Even the best and most striking street art can exist with almost no connection to the walls on which it appears. Some artists, however, take inspiration from the actual neighborhoods they use as their canvas—beautifying an area and revealing something essential about it at the same time. Here are some of the most neighborhood-friendly examples. Curated by Sebastian Buck of

Žilda, “Io Sono una Forza del Passato” (“I Am a Force of the Past”); Rome

(Pictured at top.) The Eternal City has been the set for countless films, often appearing more as a character than as a backdrop. Pasting cutouts of classic Roman cinema characters back into the Roman urban landscape, Žilda’s project brings these movies back to the city.


Steve Powers, “Love Letter”; Philadelphia

(Above.) Powers, who used to tag under the name ESPO, taught a group of Philadelphians the art of sign painting, and then set them loose on 50 walls alongside the city’s elevated trains. The signs spell out a love letter between paramours and between the community and the city itself.

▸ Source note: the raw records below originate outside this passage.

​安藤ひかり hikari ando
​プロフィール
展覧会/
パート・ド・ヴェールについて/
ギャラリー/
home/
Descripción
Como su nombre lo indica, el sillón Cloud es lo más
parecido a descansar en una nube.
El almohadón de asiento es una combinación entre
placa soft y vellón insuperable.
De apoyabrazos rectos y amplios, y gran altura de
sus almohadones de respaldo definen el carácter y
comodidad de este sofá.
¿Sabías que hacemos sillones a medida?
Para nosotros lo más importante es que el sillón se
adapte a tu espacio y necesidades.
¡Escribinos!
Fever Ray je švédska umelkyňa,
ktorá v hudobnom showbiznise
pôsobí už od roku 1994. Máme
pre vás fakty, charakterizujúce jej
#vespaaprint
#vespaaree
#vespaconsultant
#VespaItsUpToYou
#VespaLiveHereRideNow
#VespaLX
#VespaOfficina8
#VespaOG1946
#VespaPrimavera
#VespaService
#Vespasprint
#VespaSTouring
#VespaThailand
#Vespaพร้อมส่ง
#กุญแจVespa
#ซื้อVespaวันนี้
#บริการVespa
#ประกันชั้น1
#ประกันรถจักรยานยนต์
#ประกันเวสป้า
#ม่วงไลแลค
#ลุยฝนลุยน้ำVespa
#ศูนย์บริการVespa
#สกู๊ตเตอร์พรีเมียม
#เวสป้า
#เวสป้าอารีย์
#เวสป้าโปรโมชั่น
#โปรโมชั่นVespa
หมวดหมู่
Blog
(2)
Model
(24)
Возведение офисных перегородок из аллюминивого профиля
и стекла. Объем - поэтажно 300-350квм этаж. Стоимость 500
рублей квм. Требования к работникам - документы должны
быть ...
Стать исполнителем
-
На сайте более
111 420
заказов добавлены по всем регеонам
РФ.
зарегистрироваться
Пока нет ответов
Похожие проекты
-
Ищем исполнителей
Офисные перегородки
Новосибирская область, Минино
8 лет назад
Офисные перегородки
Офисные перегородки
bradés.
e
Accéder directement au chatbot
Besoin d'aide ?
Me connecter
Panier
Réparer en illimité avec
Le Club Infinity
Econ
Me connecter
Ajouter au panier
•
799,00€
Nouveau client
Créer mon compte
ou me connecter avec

Luzinterruptus, “Tanta Policía, para tan Poca Gente…” (“A Lot of Policeman for So Few People…”); Madrid

(Above.) In protest of the number of police flooding the Malasaña district of Madrid, the local street artist collective Luzinterruptus decided to make it clear that the police had no reason to be paranoid. Adding homemade replicas of blue sirens to 50 cars in the neighborhood made it clear that the police presence was already sufficient.